By JoAnne Cook
Indigenous Peoples’ Day (October 14 this year) has become a day of recognition to the Anishinaabek and has replaced Columbus Day in some communities. This recognition comes because we are the first people of this earth.
Although many believe Columbus discovered this land, there were many visitors to this land before him. After his arrival, life changed for the Anishinaabek. Even so, the first people were able to hold onto language, culture, and tradition. This is attributed to the seven generations before and to the resiliency and strength of the Anishinaabek.
Anishinaabek had thrived and lived our way of life for thousands of years. Many generations carried on this way of life and the stories that accompanied the teachings.

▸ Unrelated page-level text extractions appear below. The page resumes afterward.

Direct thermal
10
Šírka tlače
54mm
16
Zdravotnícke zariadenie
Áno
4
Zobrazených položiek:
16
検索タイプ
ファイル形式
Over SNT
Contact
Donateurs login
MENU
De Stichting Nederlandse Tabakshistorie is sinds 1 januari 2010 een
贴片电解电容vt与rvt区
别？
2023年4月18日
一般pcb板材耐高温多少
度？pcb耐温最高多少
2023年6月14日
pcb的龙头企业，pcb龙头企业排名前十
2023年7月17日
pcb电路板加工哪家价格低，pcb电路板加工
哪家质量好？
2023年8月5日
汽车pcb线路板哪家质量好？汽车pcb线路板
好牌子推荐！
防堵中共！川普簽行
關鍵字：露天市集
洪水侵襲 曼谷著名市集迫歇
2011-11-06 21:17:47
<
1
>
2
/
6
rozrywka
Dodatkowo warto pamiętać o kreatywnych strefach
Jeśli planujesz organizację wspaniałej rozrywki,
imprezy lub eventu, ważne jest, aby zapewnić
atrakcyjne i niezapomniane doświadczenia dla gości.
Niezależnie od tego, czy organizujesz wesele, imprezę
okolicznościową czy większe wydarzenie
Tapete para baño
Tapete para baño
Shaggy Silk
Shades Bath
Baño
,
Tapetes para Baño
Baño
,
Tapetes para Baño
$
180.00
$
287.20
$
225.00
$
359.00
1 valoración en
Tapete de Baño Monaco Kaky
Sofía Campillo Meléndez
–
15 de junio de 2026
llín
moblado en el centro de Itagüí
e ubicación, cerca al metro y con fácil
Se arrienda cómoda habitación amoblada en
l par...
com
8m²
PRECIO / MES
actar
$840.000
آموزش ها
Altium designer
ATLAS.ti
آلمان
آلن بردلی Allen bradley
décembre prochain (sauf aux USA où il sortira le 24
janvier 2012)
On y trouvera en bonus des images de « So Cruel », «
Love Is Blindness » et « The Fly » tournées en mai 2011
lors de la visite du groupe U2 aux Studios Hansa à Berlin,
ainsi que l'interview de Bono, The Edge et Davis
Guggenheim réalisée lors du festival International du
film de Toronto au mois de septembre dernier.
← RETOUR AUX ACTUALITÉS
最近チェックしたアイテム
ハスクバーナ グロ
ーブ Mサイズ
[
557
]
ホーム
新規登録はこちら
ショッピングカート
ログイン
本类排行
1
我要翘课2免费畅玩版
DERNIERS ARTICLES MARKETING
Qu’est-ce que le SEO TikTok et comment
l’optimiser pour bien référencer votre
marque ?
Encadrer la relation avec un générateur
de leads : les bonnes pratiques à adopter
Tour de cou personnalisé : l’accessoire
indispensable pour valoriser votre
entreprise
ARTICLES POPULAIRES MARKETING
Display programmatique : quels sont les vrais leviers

One of those is respect. It comes in many forms and is expressed by everyone. You see it expressed through actions, words, and in our thoughts as we consider the choices we make in our life.
Respect is one of the most important teachings and must be understood in order to give and receive it. All cultures teach this, and Anishinaabek are no different. Our way of life taught us to respect all that is upon the earth: plants, animals, land, and the water. We do this to ensure that we have what we need and to think of the next seven generations.
Water is vital to our existence; it provides nourishment to human beings, plants, and animals. It is the lifeblood of Mother Earth. For those in the Great Lakes region, we are blessed to be able to live by the largest fresh water lakes in the world. How can we show our respect to the water knowing what we do?
We know the Great Lakes have many uses, like recreational uses of swimming, fishing, and boating, and the economical uses that include shipping freighters and commercial fishing. So how is it that we come to understand the importance of water and respect that it’s a natural gift to all people? How do we respect water in its natural state?
There are many people today who are standing up and speaking on behalf of water. It doesn’t matter where they come from or who they are, but what matters is they are reminding everyone to respect the water and to ensure she is here for many generations to come.
The Anishinaabek are grateful to the many people and organizations like FLOW who are providing education to the politicians, residents, community organizations, and businesses regarding water. It will take everyone to come together to discuss, learn, and share their knowledge about our Great Lakes. Each one of us has an important role in this effort.
JoAnne Cook is vice chair of FLOW’s Board of Directors and a member of the Grand Traverse Band of Ottawa and Chippewa Indians. She is from Peshawbestown, Michigan.